The American news media may finally be starting to cover a trend that they helped to create—the infantilization of American adults.
The infantilized adult continues the pursuits, hobbies, predilections, opinions and thought processes of youth instead of growing into mature, adult pursuits and activities. Reading Harry Potter and comic books, playing with Legos or My Little Pony dolls, collecting action hero paraphernalia, spending much of their free time playing video games, vacationing at Disney resorts and amusement parks—these are all signs that an adult is wallowing in callow youth instead of growing up. The mass media has of course glorified each and every one of the trends which together are creating the infantilized American adult.
For years, American comedy movies in particular have celebrated adults who refuse to grow up. The “Harold & Kumar” movies, “Old School,” “Big,” “Grandma’s Boy,” “Ted,” “The Wedding Crashers,” “Billy Madison,” “You, Me and Dupree,” “Dodgeball,””Step Brothers,” “The 40-year-old Virgin,” “Knocked Up,” all three “Hangovers,” the “Jackass” movies, “Bridesmaids,” “Hall Pass” and “Identity Thief”—this off the top of my head list doesn’t even scratch the surface of the multitude of movies released over the past 20 years centered on men and women who refuse to grow up.
Now A.O. Scott, a New York Times film critic has realized that staying a child is a major theme of American comedy films.
Scott announces his discovery in his review of “Neighbors,” which explores the trick-filled feud between a suburban couple who retain an adolescent lifestyle and the unruly fraternity that moves next door.
He really does nail the current state of American comedy, so I want to give an extended quote:
“The central problem in American film comedy for the past 15 years or so — let’s say from middle-period Sandler through prime Apatow and late ‘Hangover’ — has been maturity, or, more precisely, its avoidance. In the old days, adulthood was a fact. Now it’s a vague, unproven theory. Adolescence used to represent constraint and frustration, to be left behind as quickly as possible. For the heroes of the New American Comedy, it represents a blissful state of hedonistic freedom, to be held onto for as long as possible.
“How to stay a child when the world expects otherwise — and how to make the world love you anyway — has usually been, in these movies, a male predicament. Women have been sirens or mommies, on hand to inflame the boys’ desires or soothe their fears. This has begun to change recently, although mainly on television, where shows like ‘Girls’ and ‘Broad City’ have extended the privileges of arrested development on a more or less equal-opportunity basis.”
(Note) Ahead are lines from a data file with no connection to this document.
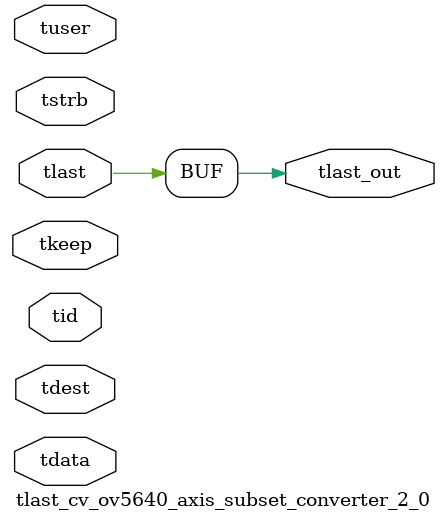
<source format=v>


`timescale 1ps/1ps

module tlast_cv_ov5640_axis_subset_converter_2_0 #
(
parameter C_S_AXIS_TID_WIDTH   = 1,
parameter C_S_AXIS_TUSER_WIDTH = 0,
parameter C_S_AXIS_TDATA_WIDTH = 0,
parameter C_S_AXIS_TDEST_WIDTH = 0
)
(
input  [(C_S_AXIS_TID_WIDTH   == 0 ? 1 : C_S_AXIS_TID_WIDTH)-1:0       ] tid,
input  [(C_S_AXIS_TDATA_WIDTH == 0 ? 1 : C_S_AXIS_TDATA_WIDTH)-1:0     ] tdata,
input  [(C_S_AXIS_TUSER_WIDTH == 0 ? 1 : C_S_AXIS_TUSER_WIDTH)-1:0     ] tuser,
input  [(C_S_AXIS_TDEST_WIDTH == 0 ? 1 : C_S_AXIS_TDEST_WIDTH)-1:0     ] tdest,
input  [(C_S_AXIS_TDATA_WIDTH/8)-1:0 ] tkeep,
input  [(C_S_AXIS_TDATA_WIDTH/8)-1:0 ] tstrb,
input  [0:0]                                                             tlast,
output                                                                   tlast_out
);

assign tlast_out = {tlast};

endmodule


</source>
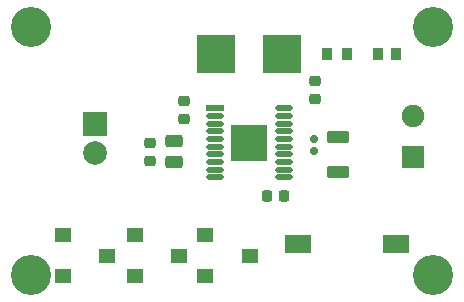
<source format=gts>
G04*
G04 #@! TF.GenerationSoftware,Altium Limited,Altium Designer,19.1.6 (110)*
G04*
G04 Layer_Color=8388736*
%FSLAX43Y43*%
%MOMM*%
G71*
G01*
G75*
G04:AMPARAMS|DCode=13|XSize=1.9mm|YSize=1.1mm|CornerRadius=0.3mm|HoleSize=0mm|Usage=FLASHONLY|Rotation=0.000|XOffset=0mm|YOffset=0mm|HoleType=Round|Shape=RoundedRectangle|*
%AMROUNDEDRECTD13*
21,1,1.900,0.500,0,0,0.0*
21,1,1.300,1.100,0,0,0.0*
1,1,0.600,0.650,-0.250*
1,1,0.600,-0.650,-0.250*
1,1,0.600,-0.650,0.250*
1,1,0.600,0.650,0.250*
%
%ADD13ROUNDEDRECTD13*%
%ADD14R,1.350X1.300*%
%ADD15R,1.500X0.500*%
%ADD16O,1.500X0.500*%
%ADD17R,3.060X3.060*%
%ADD18R,0.950X1.000*%
%ADD19R,0.900X1.050*%
G04:AMPARAMS|DCode=20|XSize=1mm|YSize=0.9mm|CornerRadius=0.25mm|HoleSize=0mm|Usage=FLASHONLY|Rotation=270.000|XOffset=0mm|YOffset=0mm|HoleType=Round|Shape=RoundedRectangle|*
%AMROUNDEDRECTD20*
21,1,1.000,0.400,0,0,270.0*
21,1,0.500,0.900,0,0,270.0*
1,1,0.500,-0.200,-0.250*
1,1,0.500,-0.200,0.250*
1,1,0.500,0.200,0.250*
1,1,0.500,0.200,-0.250*
%
%ADD20ROUNDEDRECTD20*%
%ADD21R,3.300X3.250*%
G04:AMPARAMS|DCode=22|XSize=1.5mm|YSize=1.1mm|CornerRadius=0.3mm|HoleSize=0mm|Usage=FLASHONLY|Rotation=0.000|XOffset=0mm|YOffset=0mm|HoleType=Round|Shape=RoundedRectangle|*
%AMROUNDEDRECTD22*
21,1,1.500,0.500,0,0,0.0*
21,1,0.900,1.100,0,0,0.0*
1,1,0.600,0.450,-0.250*
1,1,0.600,-0.450,-0.250*
1,1,0.600,-0.450,0.250*
1,1,0.600,0.450,0.250*
%
%ADD22ROUNDEDRECTD22*%
G04:AMPARAMS|DCode=23|XSize=1mm|YSize=0.9mm|CornerRadius=0.25mm|HoleSize=0mm|Usage=FLASHONLY|Rotation=0.000|XOffset=0mm|YOffset=0mm|HoleType=Round|Shape=RoundedRectangle|*
%AMROUNDEDRECTD23*
21,1,1.000,0.400,0,0,0.0*
21,1,0.500,0.900,0,0,0.0*
1,1,0.500,0.250,-0.200*
1,1,0.500,-0.250,-0.200*
1,1,0.500,-0.250,0.200*
1,1,0.500,0.250,0.200*
%
%ADD23ROUNDEDRECTD23*%
%ADD24R,2.250X1.600*%
G04:AMPARAMS|DCode=25|XSize=0.6mm|YSize=0.6mm|CornerRadius=0.175mm|HoleSize=0mm|Usage=FLASHONLY|Rotation=180.000|XOffset=0mm|YOffset=0mm|HoleType=Round|Shape=RoundedRectangle|*
%AMROUNDEDRECTD25*
21,1,0.600,0.250,0,0,180.0*
21,1,0.250,0.600,0,0,180.0*
1,1,0.350,-0.125,0.125*
1,1,0.350,0.125,0.125*
1,1,0.350,0.125,-0.125*
1,1,0.350,-0.125,-0.125*
%
%ADD25ROUNDEDRECTD25*%
%ADD26C,3.400*%
%ADD27R,2.000X2.000*%
%ADD28C,2.000*%
%ADD29R,1.900X1.900*%
%ADD30C,1.900*%
D13*
X28448Y11200D02*
D03*
Y14200D02*
D03*
D14*
X11262Y5865D02*
D03*
Y2365D02*
D03*
X15062Y4115D02*
D03*
X5166Y5865D02*
D03*
Y2365D02*
D03*
X8966Y4115D02*
D03*
X17226Y5865D02*
D03*
Y2365D02*
D03*
X21026Y4115D02*
D03*
D15*
X18031Y16588D02*
D03*
D16*
Y15938D02*
D03*
Y15288D02*
D03*
Y14638D02*
D03*
Y13988D02*
D03*
Y13338D02*
D03*
Y12688D02*
D03*
Y12038D02*
D03*
Y11388D02*
D03*
Y10738D02*
D03*
X23931Y16588D02*
D03*
Y15938D02*
D03*
Y15288D02*
D03*
Y14638D02*
D03*
Y13988D02*
D03*
Y13338D02*
D03*
Y12688D02*
D03*
Y12038D02*
D03*
Y11388D02*
D03*
Y10738D02*
D03*
D17*
X20981Y13663D02*
D03*
D18*
X31864Y21209D02*
D03*
X33414D02*
D03*
D19*
X27560D02*
D03*
X29210D02*
D03*
D20*
X22440Y9195D02*
D03*
X23940Y9195D02*
D03*
D21*
X18181Y21163D02*
D03*
X23781D02*
D03*
D22*
X14605Y12079D02*
D03*
Y13779D02*
D03*
D23*
X12573Y12128D02*
D03*
X12573Y13628D02*
D03*
X15443Y15684D02*
D03*
X15443Y17184D02*
D03*
X26543Y17386D02*
D03*
X26543Y18886D02*
D03*
D24*
X33386Y5131D02*
D03*
X25136D02*
D03*
D25*
X26416Y12987D02*
D03*
Y13987D02*
D03*
D26*
X36500Y2500D02*
D03*
X2500D02*
D03*
X36500Y23500D02*
D03*
X2500D02*
D03*
D27*
X7925Y15271D02*
D03*
D28*
Y12771D02*
D03*
D29*
X34823Y12471D02*
D03*
D30*
Y15971D02*
D03*
M02*

</source>
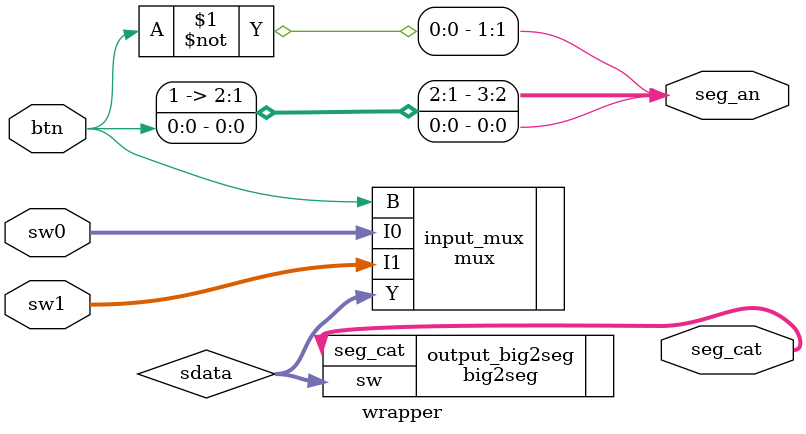
<source format=v>
`timescale 1ns / 1ps


module wrapper(
input [3:0] sw0,
input [7:4] sw1,
input btn,
output [7:0] seg_cat,
output [3:0] seg_an
    );
  wire [3:0] sdata;
  
  mux input_mux(
  .I0(sw0),
  .I1(sw1),
  .B(btn), 
  .Y(sdata)
  );
  
  big2seg output_big2seg(
  .sw(sdata),
  .seg_cat(seg_cat)
  );
  assign  seg_an[3]= 1;
  assign seg_an[2]=1;
  
  assign seg_an[0]=btn;
  assign seg_an[1]=~btn;
  
endmodule

</source>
It’s not Scott’s job to put the tide of comedies about adults remaining children into a broader social context, but it’s clear to me that these movies both reflect the cultural shift and help to shape it. In most of these movies, the immature heroes and heroines grow up a little bit in the end, but these movies are not cautionary tales about arrested development. No, they all glorify and endorse infantilization—it’s much more fun than behaving as an adult.
When you add the number of these comedies about men and women remaining boys and girls to the number of fantasy superhero movies, the conclusion is clear: Hollywood is dedicated to promoting the perpetual adolescence lifestyle to the American public.